▶ _Dettagli del compito_
Secondo il testo sull'assassinio di Tahir Elci, per quale reato la Procura ha formulato un capo di imputazione nei confronti dei tre poliziotti?

▶ _Testo fornito_
——————————

Il 28 novembre di cinque anni fa veniva assassinato il collega Tahir Elci, presidente del Consiglio dell’Ordine di Diyarbakir, nel Kurdistan turco. Elci era un noto difensore dei diritti umani che più volte aveva fatto condannare la Turchia davanti alla Corte Edu e aveva pubblicato pochi giorni prima della morte un pamphlet sui crimini del governo nella cittadina curda di Cizre. Elci fu ucciso da una pallottola che lo centrò in pieno mentre teneva un comizio a Sur, il centro storico di Diyarbakir. La pallottola è certamente partita dalla pistola di uno dei poliziotti che erano di servizio al suo comizio, durante una sparatoria giustificata dalla presenza di due terroristi che stavano scappando dopo avere aggredito una pattuglia poco lontano. La solita “pallottola vagante” che colpì precisamente e mortalmente Elci mentre le altre decine di pallottole non riuscirono ad attingere i due terroristi in fuga, ben più vicini ai poliziotti.

Fin da subito apparve chiaro che la Procura non voleva fare indagini. Non sequestrò le armi della polizia. Non iscrisse nessuno sul registro degli indagati. Lasciò che si disperdessero tutti gli indizi sul luogo del crimine. Tanto più che due giorni dopo iniziò il coprifuoco per 24 ore al giorno in tutto il centro storico della città, con impossibilità di accesso e di uscita per chiunque: un vero e proprio assedio per tre mesi con bombardamenti, distruzione di case, morti nella popolazione, bimbi compresi.

Ma la famiglia e i colleghi di Elci non hanno smesso di chiedere che le indagini andassero avanti e si giungesse al giudizio. Gli avvocati si riunivano ogni giovedì davanti alla Procura per chiedere giustizia, e la famiglia commissionò una perizia video a una rinomata agenzia inglese indipendente ( che chiunque può vedere on line). La perizia fu terminata l’anno scorso: essa prova oltre ogni dubbio che la sparatoria non ebbe un andamento casuale e che i poliziotti intendevano colpire Elci e non i terroristi che correvano scappando. Sulla base di questa perizia anche la Procura, seppur ritardataria e riluttante, a cinque anni di distanza ha dovuto cedere e formulare un capo di imputazione per omicidio colposo aggravato nei confronti dei tre poliziotti che usarono ( solo loro) armi il giorno dell’assassinio.

——————————

▶ _Elenco dei dati_
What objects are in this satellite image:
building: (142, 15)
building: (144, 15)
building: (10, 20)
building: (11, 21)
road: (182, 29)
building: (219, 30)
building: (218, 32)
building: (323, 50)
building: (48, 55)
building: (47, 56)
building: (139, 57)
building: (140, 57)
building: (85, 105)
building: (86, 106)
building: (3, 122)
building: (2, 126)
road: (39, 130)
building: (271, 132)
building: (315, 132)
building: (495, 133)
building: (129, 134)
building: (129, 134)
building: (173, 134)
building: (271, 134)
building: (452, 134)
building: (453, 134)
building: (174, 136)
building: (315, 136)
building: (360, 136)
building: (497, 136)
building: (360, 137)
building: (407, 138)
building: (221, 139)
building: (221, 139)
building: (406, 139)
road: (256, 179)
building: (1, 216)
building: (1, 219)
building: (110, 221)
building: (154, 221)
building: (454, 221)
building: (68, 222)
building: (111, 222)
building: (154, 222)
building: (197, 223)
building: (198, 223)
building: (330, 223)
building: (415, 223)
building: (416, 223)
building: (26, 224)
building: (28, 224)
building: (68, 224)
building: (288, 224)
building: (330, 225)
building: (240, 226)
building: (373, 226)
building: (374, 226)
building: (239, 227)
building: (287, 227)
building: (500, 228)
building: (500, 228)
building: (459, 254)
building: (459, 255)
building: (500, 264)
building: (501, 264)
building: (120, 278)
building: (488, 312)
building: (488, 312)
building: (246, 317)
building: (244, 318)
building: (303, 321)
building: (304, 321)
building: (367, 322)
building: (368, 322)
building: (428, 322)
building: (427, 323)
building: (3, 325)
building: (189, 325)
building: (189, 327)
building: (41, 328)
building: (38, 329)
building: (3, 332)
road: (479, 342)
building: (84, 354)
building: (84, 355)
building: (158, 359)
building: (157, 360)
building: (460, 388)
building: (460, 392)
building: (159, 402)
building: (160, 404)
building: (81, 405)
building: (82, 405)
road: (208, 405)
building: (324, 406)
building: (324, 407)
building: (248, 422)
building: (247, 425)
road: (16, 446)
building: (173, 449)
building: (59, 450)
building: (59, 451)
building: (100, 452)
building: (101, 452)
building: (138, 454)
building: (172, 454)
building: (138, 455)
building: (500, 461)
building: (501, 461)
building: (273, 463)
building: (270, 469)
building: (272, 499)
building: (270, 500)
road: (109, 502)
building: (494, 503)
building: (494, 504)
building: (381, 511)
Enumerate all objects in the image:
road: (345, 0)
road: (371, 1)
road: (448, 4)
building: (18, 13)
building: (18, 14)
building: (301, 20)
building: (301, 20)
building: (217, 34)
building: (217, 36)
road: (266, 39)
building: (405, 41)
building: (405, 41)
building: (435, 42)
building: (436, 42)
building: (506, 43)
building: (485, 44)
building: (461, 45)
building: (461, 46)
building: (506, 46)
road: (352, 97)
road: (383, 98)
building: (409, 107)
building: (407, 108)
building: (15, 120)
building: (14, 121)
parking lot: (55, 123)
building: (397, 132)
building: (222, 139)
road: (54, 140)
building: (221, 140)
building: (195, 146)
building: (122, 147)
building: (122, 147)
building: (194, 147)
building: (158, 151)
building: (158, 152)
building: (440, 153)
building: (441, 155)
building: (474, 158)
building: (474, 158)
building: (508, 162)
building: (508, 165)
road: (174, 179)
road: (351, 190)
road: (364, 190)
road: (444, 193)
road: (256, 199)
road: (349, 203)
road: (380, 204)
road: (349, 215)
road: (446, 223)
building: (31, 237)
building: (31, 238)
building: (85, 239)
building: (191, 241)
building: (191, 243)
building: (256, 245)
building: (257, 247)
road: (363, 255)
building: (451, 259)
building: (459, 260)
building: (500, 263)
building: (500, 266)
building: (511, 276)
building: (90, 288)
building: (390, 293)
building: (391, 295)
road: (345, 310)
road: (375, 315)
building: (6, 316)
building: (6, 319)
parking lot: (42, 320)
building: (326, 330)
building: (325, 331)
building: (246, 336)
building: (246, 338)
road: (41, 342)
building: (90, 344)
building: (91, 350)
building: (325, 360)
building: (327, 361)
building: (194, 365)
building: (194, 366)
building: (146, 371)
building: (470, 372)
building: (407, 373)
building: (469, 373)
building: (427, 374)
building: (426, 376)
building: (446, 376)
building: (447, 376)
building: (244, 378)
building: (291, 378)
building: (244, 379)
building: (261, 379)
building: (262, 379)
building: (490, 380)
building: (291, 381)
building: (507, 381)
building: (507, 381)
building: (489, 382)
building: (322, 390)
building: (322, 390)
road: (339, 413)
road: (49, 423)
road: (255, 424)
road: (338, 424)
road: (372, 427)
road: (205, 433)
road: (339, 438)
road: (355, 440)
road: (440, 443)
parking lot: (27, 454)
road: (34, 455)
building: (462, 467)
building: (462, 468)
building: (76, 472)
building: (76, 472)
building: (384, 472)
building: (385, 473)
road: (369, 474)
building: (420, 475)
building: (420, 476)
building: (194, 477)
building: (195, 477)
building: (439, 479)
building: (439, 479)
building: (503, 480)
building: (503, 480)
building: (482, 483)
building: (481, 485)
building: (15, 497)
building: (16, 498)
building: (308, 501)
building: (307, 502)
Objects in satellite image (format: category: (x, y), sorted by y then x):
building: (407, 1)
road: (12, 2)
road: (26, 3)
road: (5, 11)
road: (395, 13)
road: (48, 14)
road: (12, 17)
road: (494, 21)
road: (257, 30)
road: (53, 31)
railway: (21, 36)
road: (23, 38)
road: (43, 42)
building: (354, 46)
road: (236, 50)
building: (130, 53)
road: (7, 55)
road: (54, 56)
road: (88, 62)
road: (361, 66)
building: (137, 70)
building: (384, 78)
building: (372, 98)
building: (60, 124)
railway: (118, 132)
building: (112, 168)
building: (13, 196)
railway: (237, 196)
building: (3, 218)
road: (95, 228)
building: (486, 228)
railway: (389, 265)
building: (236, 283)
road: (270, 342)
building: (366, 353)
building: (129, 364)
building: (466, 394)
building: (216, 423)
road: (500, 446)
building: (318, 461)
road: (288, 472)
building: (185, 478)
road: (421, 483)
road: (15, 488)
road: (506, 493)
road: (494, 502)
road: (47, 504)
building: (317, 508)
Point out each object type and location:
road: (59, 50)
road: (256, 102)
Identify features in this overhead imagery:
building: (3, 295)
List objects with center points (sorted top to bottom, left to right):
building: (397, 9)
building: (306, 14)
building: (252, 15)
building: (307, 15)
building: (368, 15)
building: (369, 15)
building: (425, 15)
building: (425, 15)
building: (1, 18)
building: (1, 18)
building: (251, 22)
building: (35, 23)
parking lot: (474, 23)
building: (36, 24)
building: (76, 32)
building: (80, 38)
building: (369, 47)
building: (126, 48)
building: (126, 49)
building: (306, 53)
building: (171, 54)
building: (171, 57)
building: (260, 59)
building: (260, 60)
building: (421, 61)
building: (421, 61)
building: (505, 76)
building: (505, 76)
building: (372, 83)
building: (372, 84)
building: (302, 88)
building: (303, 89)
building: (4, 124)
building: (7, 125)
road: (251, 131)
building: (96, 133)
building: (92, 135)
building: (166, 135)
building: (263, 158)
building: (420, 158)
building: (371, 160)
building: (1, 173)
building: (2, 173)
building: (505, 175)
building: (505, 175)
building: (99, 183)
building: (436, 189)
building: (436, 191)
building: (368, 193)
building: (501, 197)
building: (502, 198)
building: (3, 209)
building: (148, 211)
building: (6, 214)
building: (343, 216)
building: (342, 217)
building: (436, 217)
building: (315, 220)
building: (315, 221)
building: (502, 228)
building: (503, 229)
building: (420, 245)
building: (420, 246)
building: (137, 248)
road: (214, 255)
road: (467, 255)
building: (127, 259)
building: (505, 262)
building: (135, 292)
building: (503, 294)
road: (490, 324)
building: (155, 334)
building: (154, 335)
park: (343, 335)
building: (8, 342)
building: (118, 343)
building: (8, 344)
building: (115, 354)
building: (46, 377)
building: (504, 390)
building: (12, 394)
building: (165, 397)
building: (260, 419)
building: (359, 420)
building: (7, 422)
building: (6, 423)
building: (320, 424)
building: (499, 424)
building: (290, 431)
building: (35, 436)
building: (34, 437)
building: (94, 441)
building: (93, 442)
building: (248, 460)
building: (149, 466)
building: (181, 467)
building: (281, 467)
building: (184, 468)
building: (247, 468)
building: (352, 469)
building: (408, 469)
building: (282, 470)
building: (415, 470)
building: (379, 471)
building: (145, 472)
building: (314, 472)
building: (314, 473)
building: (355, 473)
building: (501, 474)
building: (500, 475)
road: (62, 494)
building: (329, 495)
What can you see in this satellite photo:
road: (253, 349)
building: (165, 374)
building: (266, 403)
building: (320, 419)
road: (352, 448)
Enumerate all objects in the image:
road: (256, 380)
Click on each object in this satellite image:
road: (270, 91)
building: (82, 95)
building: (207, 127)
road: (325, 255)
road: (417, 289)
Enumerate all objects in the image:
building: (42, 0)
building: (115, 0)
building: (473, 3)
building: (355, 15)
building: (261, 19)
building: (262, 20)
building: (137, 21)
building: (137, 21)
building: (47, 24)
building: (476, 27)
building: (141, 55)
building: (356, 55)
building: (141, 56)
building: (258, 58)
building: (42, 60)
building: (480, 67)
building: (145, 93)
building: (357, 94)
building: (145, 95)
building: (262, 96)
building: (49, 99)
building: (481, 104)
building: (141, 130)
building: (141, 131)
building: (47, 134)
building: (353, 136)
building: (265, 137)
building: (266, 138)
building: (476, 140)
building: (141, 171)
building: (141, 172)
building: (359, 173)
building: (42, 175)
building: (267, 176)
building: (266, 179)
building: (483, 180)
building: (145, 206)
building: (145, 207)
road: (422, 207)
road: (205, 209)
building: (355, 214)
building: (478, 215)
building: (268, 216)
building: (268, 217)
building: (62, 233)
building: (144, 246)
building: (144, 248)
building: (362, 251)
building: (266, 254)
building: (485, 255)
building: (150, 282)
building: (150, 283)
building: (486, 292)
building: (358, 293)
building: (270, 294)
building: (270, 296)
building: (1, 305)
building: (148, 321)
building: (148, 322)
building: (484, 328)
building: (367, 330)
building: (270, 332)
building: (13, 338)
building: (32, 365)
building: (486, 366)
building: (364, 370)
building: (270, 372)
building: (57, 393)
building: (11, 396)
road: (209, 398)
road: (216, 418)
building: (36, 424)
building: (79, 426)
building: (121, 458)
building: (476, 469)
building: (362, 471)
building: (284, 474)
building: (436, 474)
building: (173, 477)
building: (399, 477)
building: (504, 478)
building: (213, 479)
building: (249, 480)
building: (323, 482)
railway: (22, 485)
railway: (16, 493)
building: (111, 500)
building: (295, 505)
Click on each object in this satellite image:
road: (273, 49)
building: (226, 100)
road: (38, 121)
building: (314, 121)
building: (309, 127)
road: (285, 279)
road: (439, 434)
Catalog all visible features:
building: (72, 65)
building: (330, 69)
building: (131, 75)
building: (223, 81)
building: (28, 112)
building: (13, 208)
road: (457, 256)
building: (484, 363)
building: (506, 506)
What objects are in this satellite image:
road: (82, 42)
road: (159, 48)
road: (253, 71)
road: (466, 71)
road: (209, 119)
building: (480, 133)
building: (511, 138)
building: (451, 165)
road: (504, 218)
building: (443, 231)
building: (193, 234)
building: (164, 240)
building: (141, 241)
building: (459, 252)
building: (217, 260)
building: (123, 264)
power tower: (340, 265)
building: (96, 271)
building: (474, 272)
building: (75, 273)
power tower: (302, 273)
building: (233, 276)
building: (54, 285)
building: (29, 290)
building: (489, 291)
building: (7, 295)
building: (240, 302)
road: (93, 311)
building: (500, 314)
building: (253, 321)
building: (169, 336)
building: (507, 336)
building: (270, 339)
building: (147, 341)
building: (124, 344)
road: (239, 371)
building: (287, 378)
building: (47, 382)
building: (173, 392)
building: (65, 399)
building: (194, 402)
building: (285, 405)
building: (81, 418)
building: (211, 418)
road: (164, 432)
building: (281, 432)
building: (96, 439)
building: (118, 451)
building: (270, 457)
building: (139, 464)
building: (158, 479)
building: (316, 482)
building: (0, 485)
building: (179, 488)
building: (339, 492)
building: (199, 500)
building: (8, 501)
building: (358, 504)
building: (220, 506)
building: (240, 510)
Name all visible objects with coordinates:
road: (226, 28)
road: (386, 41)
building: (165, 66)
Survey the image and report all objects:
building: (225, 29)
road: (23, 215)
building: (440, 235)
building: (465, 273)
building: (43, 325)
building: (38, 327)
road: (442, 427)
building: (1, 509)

——————————

▶ _Soluzione dell'esercizio_
Per omicidio colposo aggravato.